Our team tried out a bunch of ideas to get around these issues before ultimately abandoning R in favor of FastAPI.

We “solved” the types issues R has by having lots of type validation at request time, and making use of JSON schema validation to the extent that we could to limit the number of edge cases we ran into. We use MLFlow for model tracking, and don’t really need some of the more “sophisticated” MLOps tools mentioned before. But the first issue – and the biggest – was the concurrency issue, which we ultimately failed to overcome.

Load Balancing on PaaS Tools

The first “fix” for R’s concurrency issue we tried was the most expensive one: Buying our way out of the problem. We horizontally scaled our R service up from a a single instance to having multiple instances of the service behind a load balancer, which bought us a significant amount of runway. It’s expensive, but this could be a reasonably good solution to R’s concurrency issues for most teams. However, there’s only so far that you can scale horizontally before needing to address the underlying issues. For instance, if you have a model that takes 250ms to run predictions through and return to the client, on average you can process four requests per second per instance of your API. But since R is running single-threaded, you probably can really only run about one or two requests per second before you start to get concerned about requests backing up. If one request takes one second, now you could have four more requests in the queue waiting to be processed, and so on.

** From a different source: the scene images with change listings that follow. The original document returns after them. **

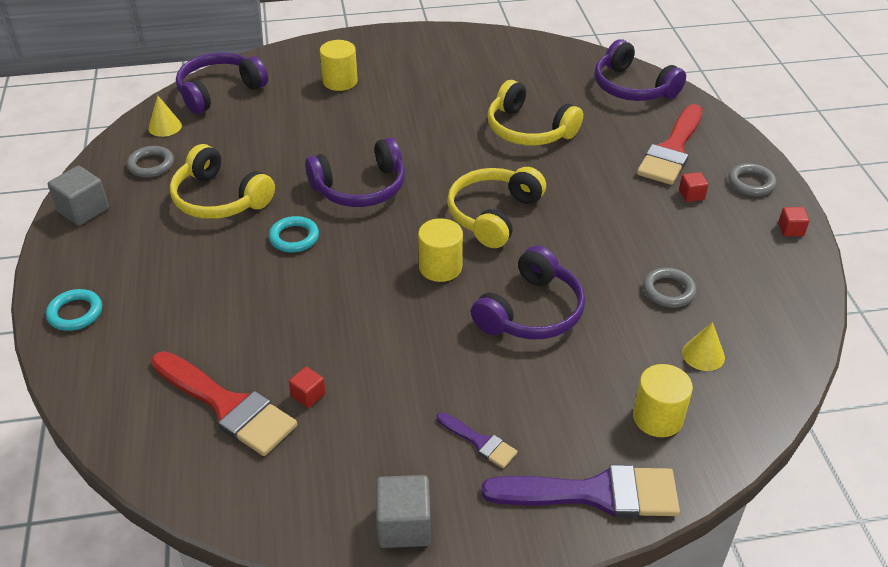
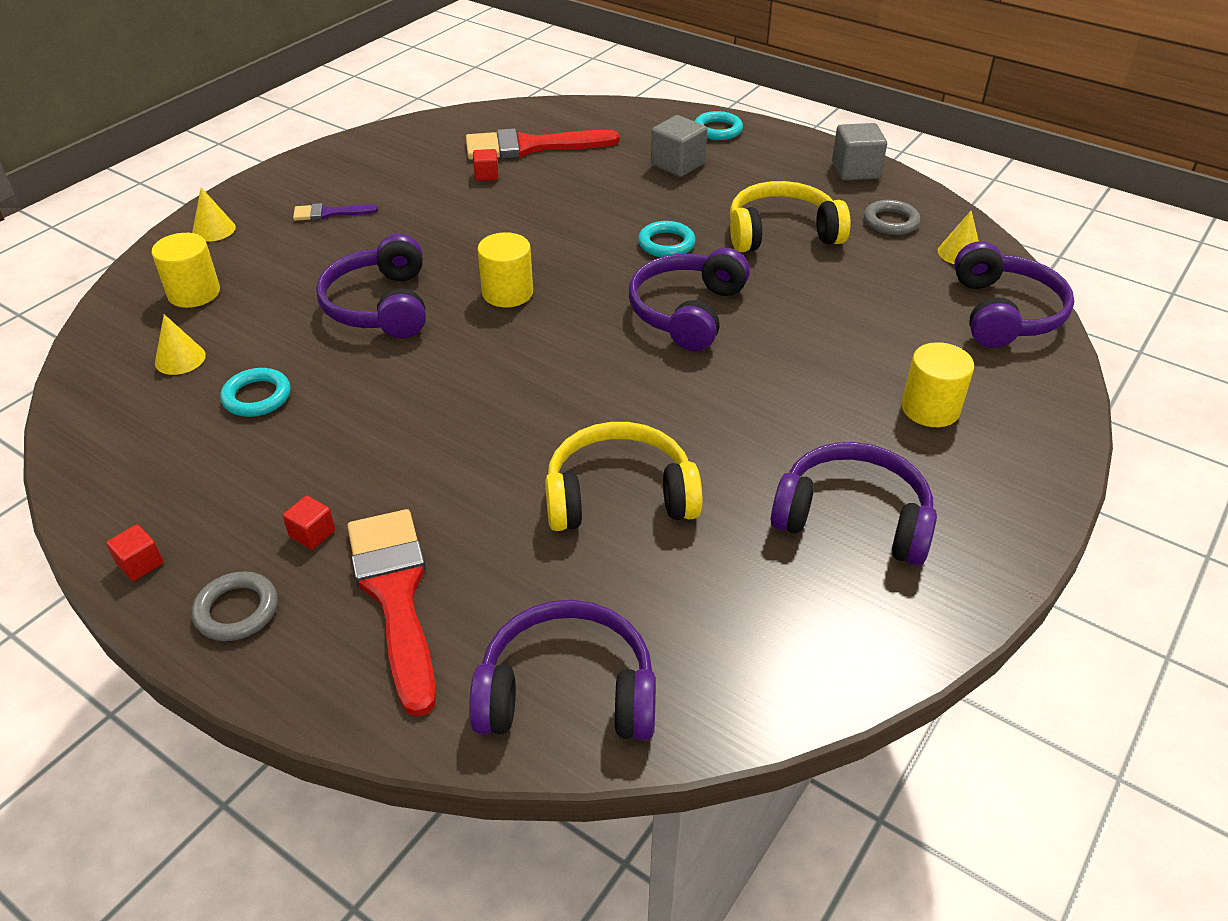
camera: 135 degrees right, 0 degrees up
grey cube [376,475,431,548] -> grey cube moved to [651,115,707,177]
yellow headphones [447,167,546,248] -> none
purple brush [481,465,680,518] -> yellow cone [192,188,236,242]
grey ring [643,268,697,308] -> turquoise ring [220,368,291,417]
none -> purple headphones [771,442,937,565]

Horizontal scaling fixes this issue to some extent, but the magnitude of the problem scales linearly as the amount of throughput to the service increases. So ultimately, it’s inevitable that you’ll need to either address the underlying problem of the performance of the service, or spend potentially exorbitant amounts of money to buy your way out of the problem.

NGINX As A Substitute

We also tried to get around R’s lack of an ASGI server like Uvicorn by sitting our Plumber API behind an NGINX load balancer. The technical nuts and bolts were a little involved, so I’ll just summarize the highlights here. We used a very simple NGINX conf template:

## nginx.conf

events {}

http {
  upstream api {

      ## IMPORTANT: Keep ports + workers here
      ## in sync with ports + workers declared
      ## in scripts/run.sh

      server localhost:8000;
      server localhost:8001;
      server localhost:8002;
      server localhost:8003;
  }

  server {
    listen $PORT;
    server_name localhost;
    location / {
      proxy_pass http://api;
    }
  }
}

Then, we’d boot the API as follows:

## run.sh

# !/bin/bash

## IMPORTANT: Keep ports + workers here
## in sync with ports + workers declared
## in nginx.conf

Rscript -e "plumber::options_plumber(port = 8000); source('app.R')"&
Rscript -e "plumber::options_plumber(port = 8001); source('app.R')"&
Rscript -e "plumber::options_plumber(port = 8002); source('app.R')"&
Rscript -e "plumber::options_plumber(port = 8003); source('app.R')"&

sed -i -e 's/$PORT/'"$PORT"'/g' /etc/nginx/nginx.conf && nginx -g 'daemon off;'

The basic premise was that we’d boot four instances of our Plumber API as background processes, and then let NGINX load balance between them.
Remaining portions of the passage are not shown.